[Dataset entries]
*** Block opens ***
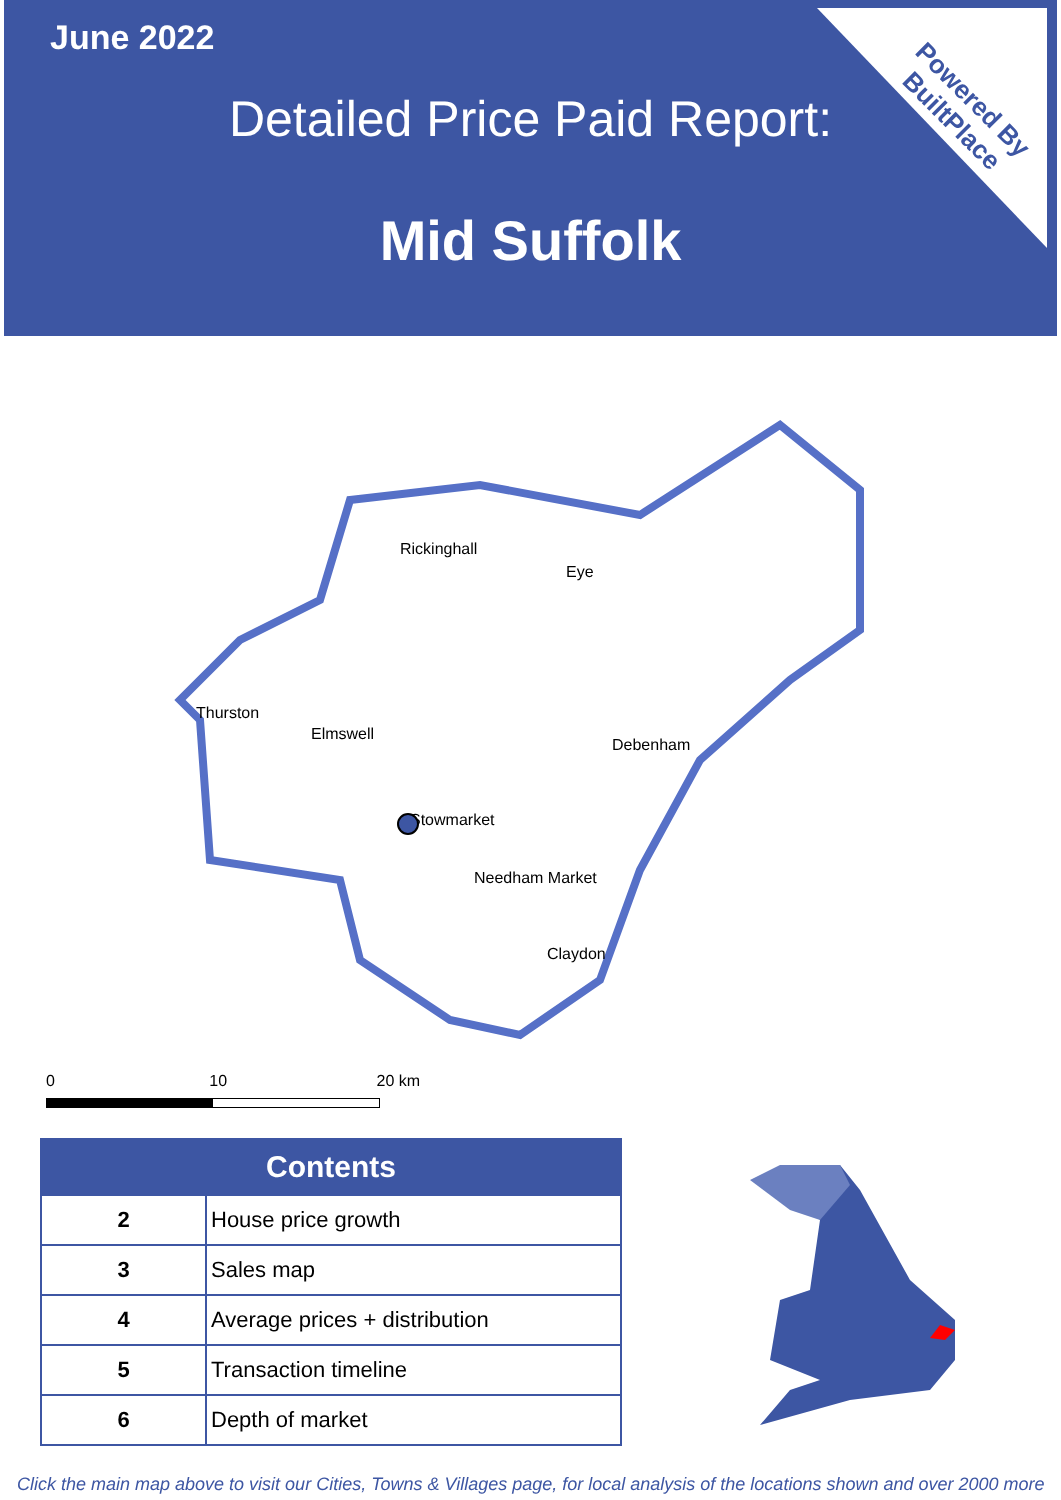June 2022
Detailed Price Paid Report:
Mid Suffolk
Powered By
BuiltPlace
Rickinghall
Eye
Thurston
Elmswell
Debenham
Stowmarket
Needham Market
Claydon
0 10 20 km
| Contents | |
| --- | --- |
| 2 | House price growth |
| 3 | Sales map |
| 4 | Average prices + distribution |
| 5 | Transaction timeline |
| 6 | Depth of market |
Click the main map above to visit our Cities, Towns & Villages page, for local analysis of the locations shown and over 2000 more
*** Block closes ***
**What you are asked to do:**
Each entry is to be given again exactly as it stands, with its pictures removed.

**Worked solution:**
June 2022
Detailed Price Paid Report:
Mid Suffolk
Powered By
BuiltPlace
Rickinghall
Eye
Thurston
Elmswell
Debenham
Stowmarket
Needham Market
Claydon
0 10 20 km
| Contents | |
| --- | --- |
| 2 | House price growth |
| 3 | Sales map |
| 4 | Average prices + distribution |
| 5 | Transaction timeline |
| 6 | Depth of market |
Click the main map above to visit our Cities, Towns & Villages page, for local analysis of the locations shown and over 2000 more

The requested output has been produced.